No sé en cuántas competiciones somos en este país los campeones. Lo que sé es que hay una de esas competiciones de las que tenemos una vitrina llena de estrellas Michelín: la del olvido. Lo de ayer es ya como un grabado en piedra de las cuevas de Altamira. Lo que pasó esta mañana es como si hubiera sucedido hace un año por lo menos. La razón es muy sencilla: la memoria suele ser más dolorosa que el olvido. Pero si me dan a elegir, como cantaban Los Chunguitos, yo me quedo con la memoria.

Hasta hace unos días, los balcones se llenaban de aplausos para mostrar esa gratitud infinita a las gentes de la sanidad, y a otras que, como ellas, se desvivían, poniendo en riesgo sus propias vidas, para que el bicho nos hiciera el menor daño posible. Luego llegó el más o menos leve desconfinamiento y con él la sensación absurda de que el alacrán se había convertido en una mosquita con la que acabamos de un simple paletazo en la hora de la siesta. Los miles de muertos, los miles de contagios, las despedidas familiares en una soledad infinita: todo formaba parte ya de un tiempo que a ratos parecía una de aquellas viejas batallitas del abuelo cebolleta. Se acabaron los aplausos solidarios en los balcones y las calles se llenaron de banderas, de himnos patrióticos, de cacerolas recién compradas para golpear con ellas el dolor de tantas familias destrozadas. No les importa, a los de las sartenes de marca y palos de golf, ese daño ya irreparable: sólo la férrea voluntad de tumbar un gobierno que, con sus aciertos y sus errores en la gestión de la pandemia, fue elegido democráticamente en las urnas. Cambiar muertos por votos es una vergüenza que desdice la condición más noble de lo humano: compartir el dolor con quienes lo sufren y que con toda seguridad no lo van a olvidar mientras vivan.

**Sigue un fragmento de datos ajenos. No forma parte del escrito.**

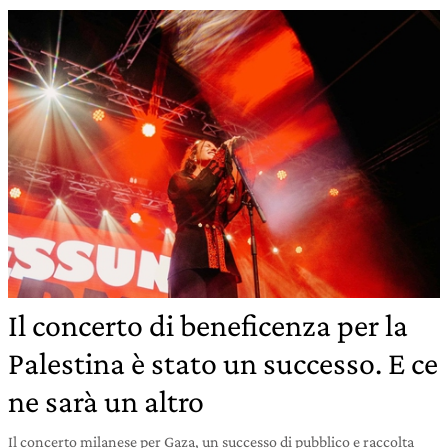
Il concerto di beneficenza per la
Palestina è stato un successo. E ce
ne sarà un altro
Il concerto milanese per Gaza, un successo di pubblico e raccolta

Hace unos días se murió Juan Genovés, uno de los grandes artistas más universales que desde València, donde nació, extendió su obra más allá de todas las fronteras. Su obra más conocida se titula El abrazo y se refería al encuentro de los presos políticos del franquismo con sus familiares y amigos a la salida de la cárcel. Luego llegó la Transición y se quiso convertir esa obra en un símbolo del consenso que finalmente llevaría a la Constitución de 1978. La realidad no era así. Los personajes de El abrazo no son una mezcla de quienes aplaudíamos en los balcones y quienes salen cada tarde con sus cacerolas a cargarse al gobierno encabezado por Pedro Sánchez y Pablo Iglesias. Los personajes de El abrazo que, muy parecidos a los originales, se levantan en la plaza madrileña de Antón Martín como homenaje a los abogados laboralistas del PCE y CCOO asesinados de Atocha por una banda fascista en enero de 1977, son quienes habían padecido la represión de la dictadura y exigíamos su salida de la cárcel sin pensar que la futura Ley de Amnistía iba a igualar impunemente a víctimas y verdugos de aquella dictadura.

Hemos de recuperar los aplausos en los balcones, a las puertas de los hospitales, en las calles a la hora pacífica y feliz de los paseos. Hemos de seguir defendiendo el bien público y común frente a quienes vestidos de domingo, con los violentos forzudos de España 2000 de guardia pretoriana, gritan desaforadamente el triunfo de lo privado que, como siempre, llena de privilegios a los más ricos. El bicho no admite tregua de ninguna clase. Por eso no deberíamos ser los campeones del olvido y sí los campeones de la memoria. Y, también por eso, frente a las cacerolas, los himnos y las banderas que desprecian el dolor que sigue entre nosotros, hemos de recordar esos versos inolvidables de Leonard Cohen: «Alguien me dijo que pidiera un deseo / Y yo deseé un abrazo». Aquí están los míos este domingo. El más fuerte para Juan Genovés, ese pequeño gran artista que nos acaba de dejar hace unos días. Los otros van por ustedes, en los balcones, en los paseos solos o en familia, a las puertas de los hospitales. Donde sea. Pero abrazándonos con aplausos bien fuertes para que las gentes de la sanidad y otras como ellas sepan que aún estamos con ellas, que aquí vamos a seguir sin que nadie nos mueva, que no las olvidamos.